Texte à analyser ::
————————

Dans la gauche de la gauche on voit une icône qui aurait évité les travers du régime personnel à parti unique, le fondateur du « socialisme du XXI°s » débarrassé de la tragédie du stalinisme, un anti-impérialiste réel, etc. A droite on caricature l’ami des dictateurs, le populiste, le mauvais gestionnaire…
Or, un essai de bilan honnête pousse à se débarrasser de ces a priori tout en revenant aux fondamentaux du terrain latino-américain, décor du chavisme.
1. Le chavisme, ce populisme
Le terme même de populisme est connoté : démagogie insupportable pour les uns, volonté du peuple incarné pour les autres ! Or il est vrai que l’Amérique du Sud a connu de nombreuses expériences populistes quand un leader charismatique régnait par et pour la partie la plus populaire des citoyens, habituellement méprisés. Le chef régnant aussi contre les élites du passé, généralement stipendiées par les puissances extérieures. Ce fut le cas de Perón mais aussi de bien d’autres présidents renversés par les oligarchies locales.
Or, qu’est-il sorti de ces expériences ?
Perón, un autre populiste
Premièrement une amélioration certaine de la situation des plus modestes, une répartition des richesses (un peu) moins inégalitaire. Deuxièmement un vide politique dangereux après la mort du président. L’Argentine et bien d’autres pays connurent des troubles favorables aux élites revanchardes. Car bien souvent le leader ne préparait que peu sa succession et ne savait pas renoncer au pouvoir. Chavez changea la constitution pour se représenter sans limitation et se fit réélire pourtant déjà malade. Une faiblesse structurelle du populisme qui se survit rarement à lui-même car sans parti politique à même de servir à autre chose qu’à un alimenter la popularité du chef. Qu’en est-il au Venezuela ? Un héritier a été clairement désigné mais qu’en sera-t-il demain entre Chavistes sociaux et Chavistes militaires ?

————————

Prolongez le texte sur le chavisme en reprenant juste après sa dernière phrase. La liste placée plus bas ne sert pas ici.

Documents sources ::
————————

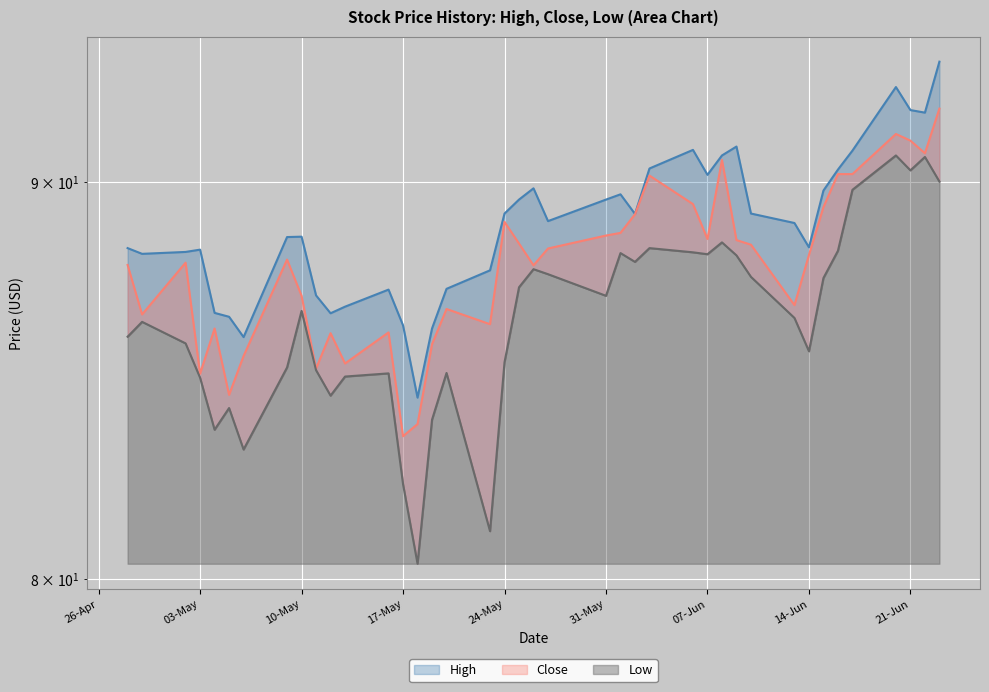

What are all the series names shown in the legend?

High, Close, Low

————————

Réponse attendue ::
2. Le chavisme, un anti-impérialisme
Sans conteste Chavez a rendu le Venezuela indépendant de ses maîtres états-uniens. Ses références à Bolivar furent autant un symbole qu’un programme. Géré par le passé par des ministres soumis aux intérêts des Etats-Unis, Chavez a déclaré le pays réellement indépendant de Washington et de Miami où les ex présidents du pays fuyaient fréquemment les poches pleines (sic).
C’est cette politique qui a rendu Chavez sympathique aux adversaires du « système », cela de la galaxie communiste (Mélenchon) à une partie de l’extrême droite (Soral). Il ne refusa jamais de pactiser avec l’Iran, la Chine ou même la Libye de Kadhafi, cela sans raisons idéologiques mais simplement par solidarité anti-impérialiste.
La droite venezuelienne ne s’y trompa pas : elle tenta un coup d’Etat en 2002 et ne cessa jamais d’alimenter ses homologues européens en calomnies de bas étage au sujet du président (accusation d’antisémitisme entre autres…). La réalité a montré un homme résolu mais aussi respectueux du pluralisme politique, comme Allende en son temps.
3. Chavez, un démocrate
Contrairement à ses alliés anti-américains, Chavez ne fut jamais tenté par un régime autoritaire. Point d’opposants maltraités comme en Iran, harcelés comme en Russie ou mitraillés comme en Libye. Chavez est en cela un vrai démocrate dans la mesure où toutes les élections qu’il remporta ou rata furent transparentes au regard d’un certain nombre de critères d’égalité minimum des électeurs. Toutes les ONG honnêtes le reconnurent.
Il utilisa surtout massivement l’argent du pétrole pour alphabétiser les pauvres, subventionner des produits alimentaires et redistribuer quelques % du PNB, favorisé en cela par un pétrole cher. Sous ses présidences le taux de participation électorale augmenta sensiblement.
Sous son règne la pauvreté fut presque divisée par deux, de même que la mortalité infantile. Des milliers de médecins cubains soignent dans les quartiers pauvres où les pauvres le sont un peu moins… Mais ces succès sont-ils durables ?
4. Les angles morts du Chavisme
Reste cependant la réalité sensible au terrain : sur place, malgré un bilan social expliquant sa popularité, la situation n’est pas exceptionnelle. Le pays donne plus l’impression d’un émirat chaotique que d’un paradis norvégien. Le pays est par exemple l’un des plus criminogènes du monde ! Dans les grandes villes on y est facilement agressé ou abattu comme en Afrique du Sud ou en Amérique Centrale. Les causes de cette violence sont complexes mais résident tout de même en partie dans la faiblesse de l’Etat qui n’est pas à même de monopoliser la force malgré un recul de la misère.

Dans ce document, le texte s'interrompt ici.